27 Further evidence of the taste for fine British silver of contemporary design is found in File 0.11.3(17) "EXHIBITIONS ABROAD 1936 Canada (Henry Birks & Sons)" preserved in the Library of Goldsmiths' Hall. In this file, correspondence and artifact lists dating 1934 to 1936 document the evolution of a major exhibit of approximately one hundred pieces of "British Silverwork by Well-known Designers and Craftsmen of the Present Day Lent by the Worshipful Company of Goldsmiths of London." Sterling, silverplate, chrome and glass were included. The exhibit was shown at Henry Birks & Sons in Montreal, in March, 1936; at Birks-Ellis-Ryrie Limited on Yonge and Temperance Streets in Toronto, 1-14 April 1936; and before returning to England, in New York under the auspices of the British Empire Chamber of Commerce, who requested the loan of the "Toronto Exhibit" in a cable dated 7 April 1936 to Goldsmiths' Hall. Evidently, even in the limited luxury market of fine silver, Canadian taste had developed by the 1930s to encompass an appreciation of the latest international styles.
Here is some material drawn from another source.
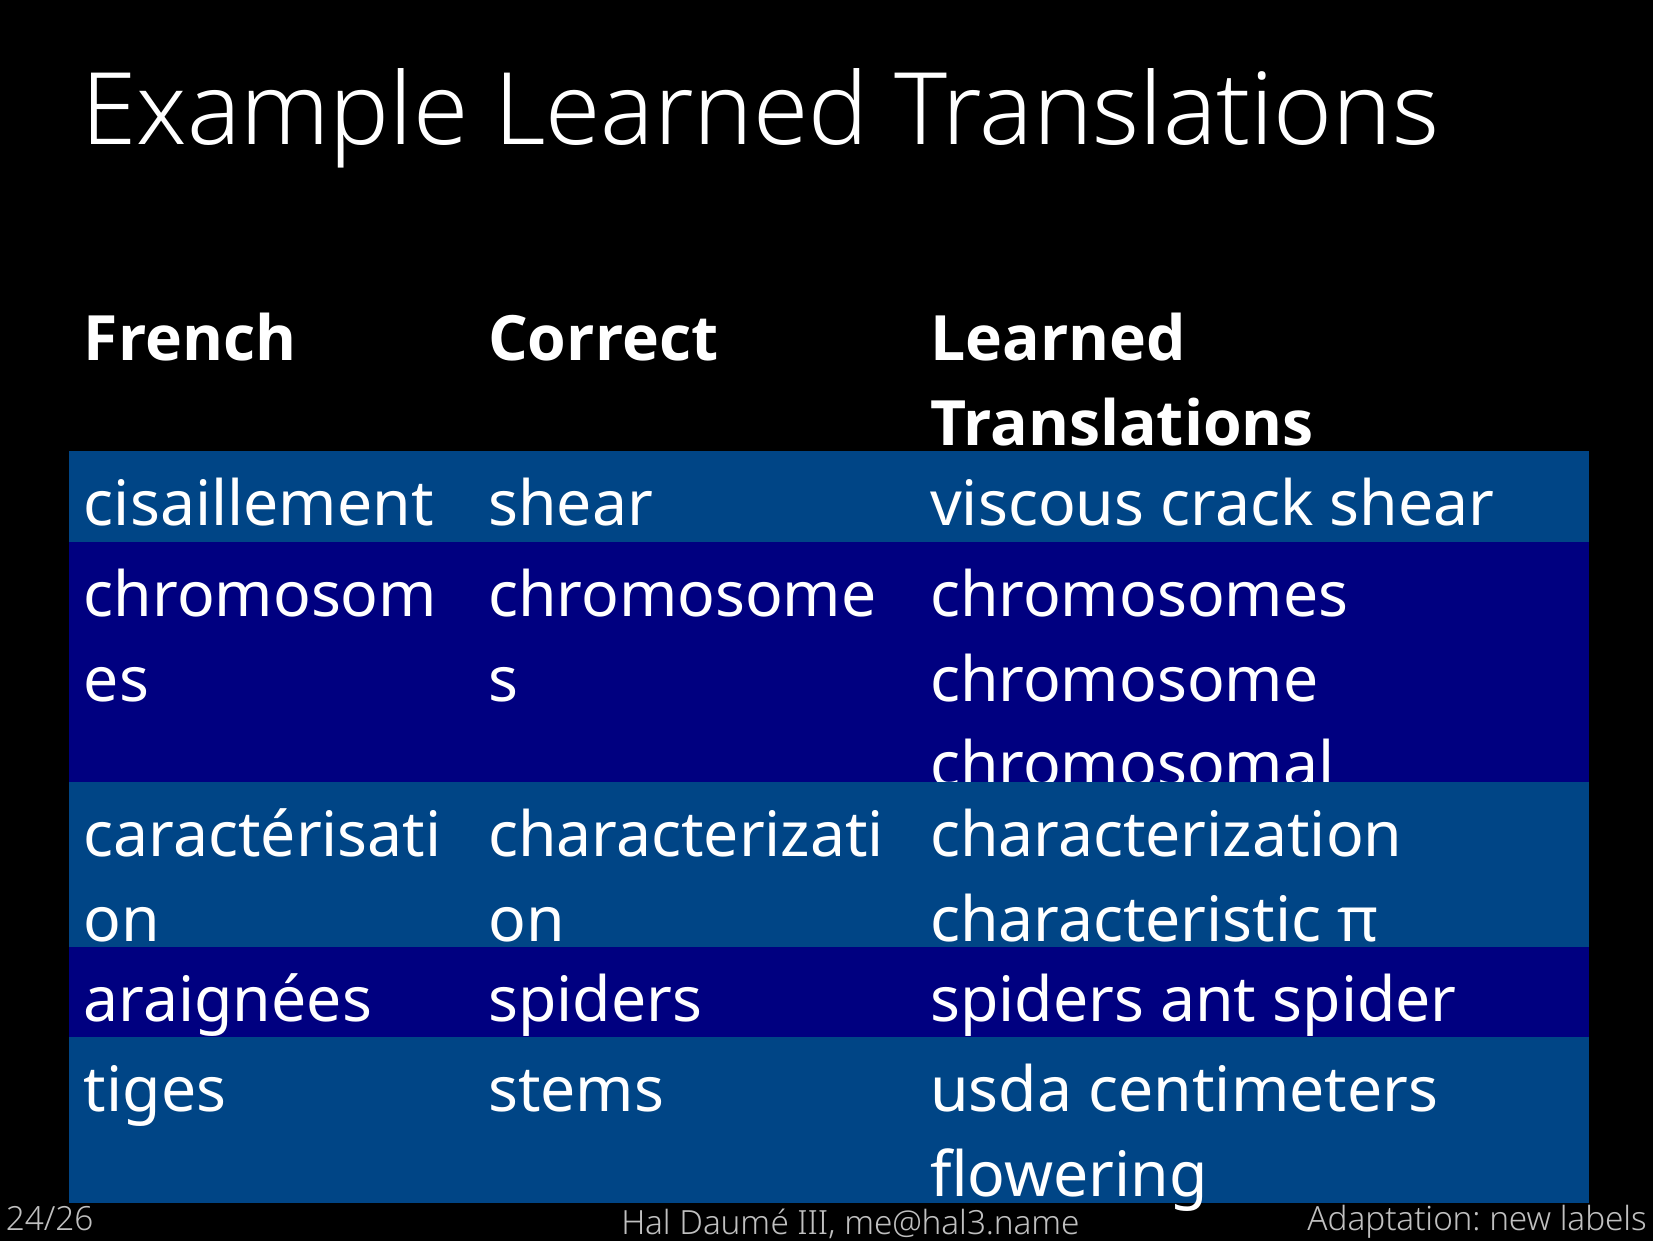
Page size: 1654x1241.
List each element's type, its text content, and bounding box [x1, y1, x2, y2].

The author appreciates the help and encouragement that many people gave him for this project. Mrs Joan Thompson, a valued volunteer and Board Member at the Royal Ontario Museum, first drew his attention to the exhibits of applied arts at the CNE and the Omar Ramsden silver. Ms. Linda Cobon, Administrator, Records and Archives, at the Canadian National Exhibition Archives, facilitated his study of original documents and answered many questions. Mr David Beasley, Librarian, Goldsmiths' Hall, London, gave ready access to the ledgers from the Ramsden Workshop and related material, answered questions, and generously provided photographs from the ledgers. Mr Alex Kidson, Curator of British Art, National Museums and Galleries on Merseyside, Walker Art Gallery, Liverpool, supplied essential information on Edward Rimbault Dibdin.